Barzan Mirza arabadan inip kendine engel olamayarak Eleine'i sıkıca sardı. Elinde değildi ki. Aralarındaki şey çok hızlı gelişmemişti. Bir yıldan biraz daha uzun bir sürece yayılmıştı. Nefretten güvene sonra sırdaşlığa ve dostluğa evrilen bir süreçti. Sonra kendini Eleine'e kapılmış buluvermişti. Birbirlerini kadın ve erkek olarak fark etmeleri kısa bir zaman diliminde olmuşsa da diğer her şey zamanla yoğurulmuş ve sıkı bir bağ haline gelmesinde katkı sağlamıştı. Geçirdikleri tüm o zaman boyunca içlerine sığmış duygularla çağlayan bedenine söz geçiremiyordu. Eleine'e sarılmak, varlığını hissetmek sağ tarafındaki boşlukta onun kalbinin ritmini hissetmek en çok ihtiyaç duyduğu şey halini almıştı.

"Arzu Hanım, yani Asya'nın kahyası içeri gelip bir şeyler yemeni rica etti." Eleine başını omzundan çekmiş olsa da tamamen uzaklaşmamıştı. Kolları adamın belindeydi. Tıpkı adamınkilerin kendi belinde olması gibi...

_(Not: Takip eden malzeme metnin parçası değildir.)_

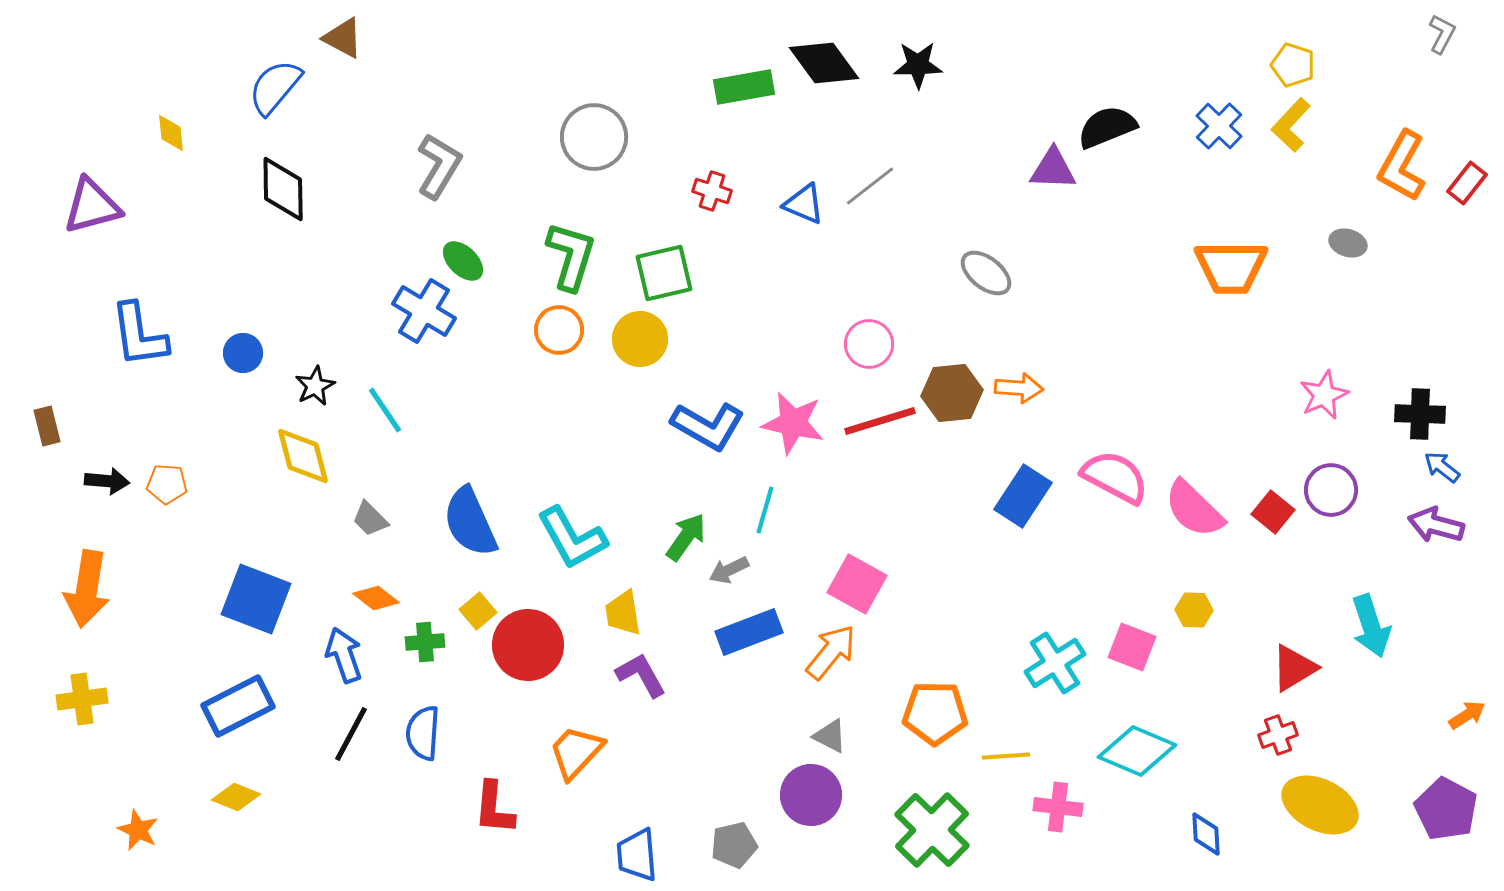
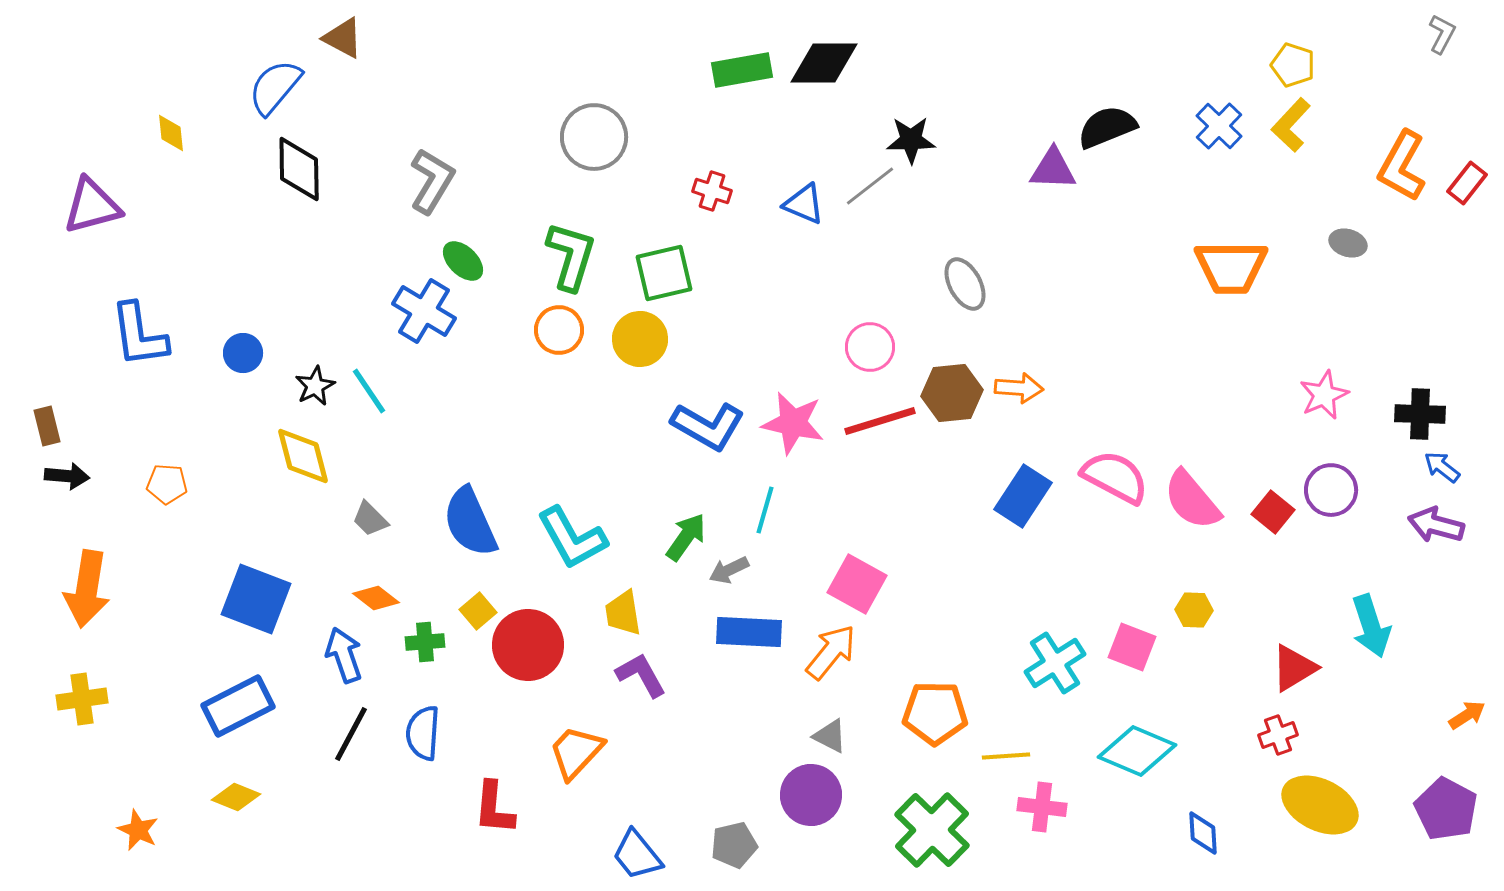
black diamond at (824, 63): rotated 54 degrees counterclockwise
black star at (918, 65): moved 7 px left, 75 px down
green rectangle at (744, 87): moved 2 px left, 17 px up
gray L-shape at (439, 166): moved 7 px left, 15 px down
black diamond at (283, 189): moved 16 px right, 20 px up
gray ellipse at (986, 273): moved 21 px left, 11 px down; rotated 24 degrees clockwise
pink circle at (869, 344): moved 1 px right, 3 px down
cyan line at (385, 410): moved 16 px left, 19 px up
black arrow at (107, 481): moved 40 px left, 5 px up
pink semicircle at (1194, 509): moved 2 px left, 9 px up; rotated 6 degrees clockwise
blue rectangle at (749, 632): rotated 24 degrees clockwise
pink cross at (1058, 807): moved 16 px left
blue diamond at (1206, 834): moved 3 px left, 1 px up
blue trapezoid at (637, 855): rotated 34 degrees counterclockwise
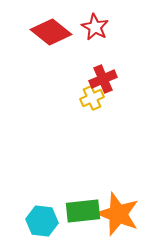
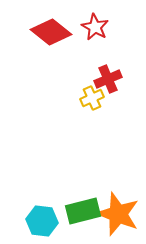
red cross: moved 5 px right
green rectangle: rotated 8 degrees counterclockwise
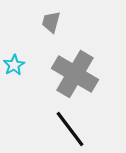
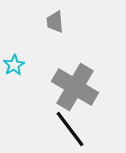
gray trapezoid: moved 4 px right; rotated 20 degrees counterclockwise
gray cross: moved 13 px down
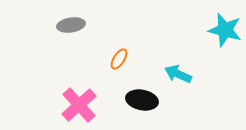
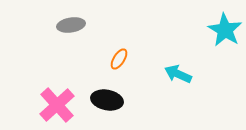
cyan star: rotated 16 degrees clockwise
black ellipse: moved 35 px left
pink cross: moved 22 px left
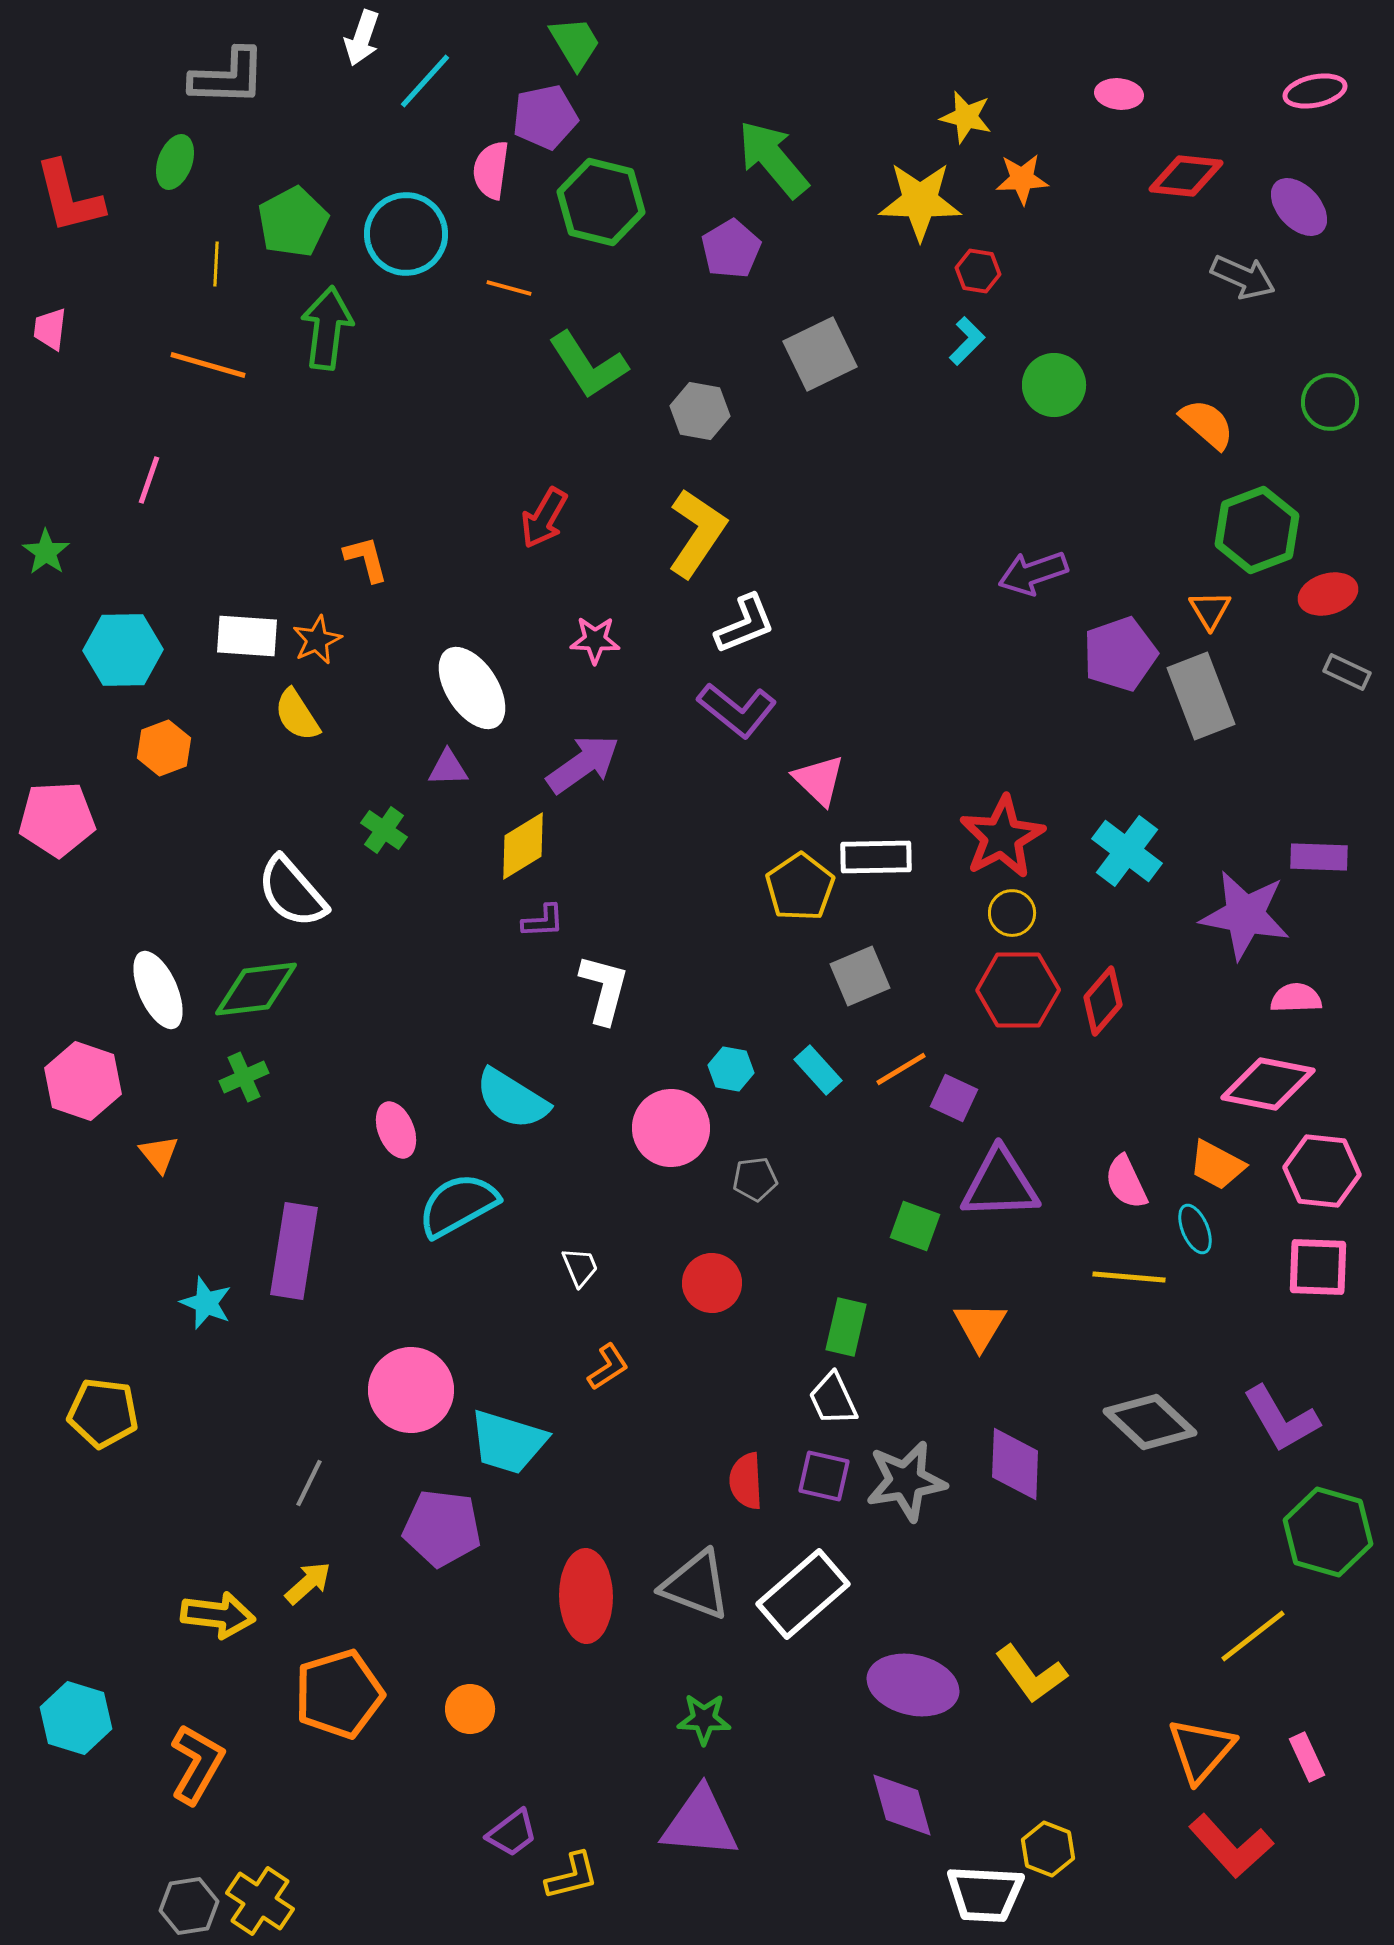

Eleine kendi gözleriyle çarpışan koyu gözlerde tutku, ilgi, sevgi ve şefkat gibi pek çok duyguya karışan aşkın küçük parıltılarını görebiliyordu; fakat bir adamın aşkından daha derin olanın sevgisi olduğunu tecrübe etmişti. Bu yüzden parıltıların küçüklüğünden endişe duymadı. Aşkın her daim sevgiyle beraber geldiği söylenemezdi. Ancak bir kadın ve erkek arasındaki sevgi zamanla aşka evrilebilirdi. Kolayca ve kişiler farkına bile varmadan...

Eleine aşkı değil aşktan sonra gelen o iç kavuran sevdayı istiyordu. Bir ömür unutulmayacak ne zamana ne de insanlara yenilmeyecek o eşlik bağını... Şimdi adamın titreyen göz bebeklerine bakarken istediğini alacağını da biliyordu. Şu an bile mükemmel uyumu yakalamışlar mıydı?

"Asya ve Eser seni dışarıda bekletirsem çok kızarlar. Arzu Hanım sofrayı kaldırmamış. Bir şeyler yemeden çıkarsam ayıp olur." Barzan Mirza içeriden arabanın anahtarını alıp kapıları kilitledi. Eleine'i kolunun altına alıp içeri girerken aralarındaki ilişkinin değişimine ne kadar çabuk uyum sağladığını düşünmeden de geri kalmadı.

Kapıdan girdiklerinde siyah bol kumaş pantolonu ve dar fırfırlı uçuk mavi gömleğiyle kendilerini karşılayan Arzu Hanım'ın yaydığı zarafet ister istemez Barzan Mirza'ya halasını hatırlattı. Orta yaşlarının sonuna yaklaşmış Arzu Hanım tam bir hanımefendi görüntüsüne ve sevecen bakışlra sahipti. İnsana hem saygı aşılıyor hem de dingin bir huzur veriyordu.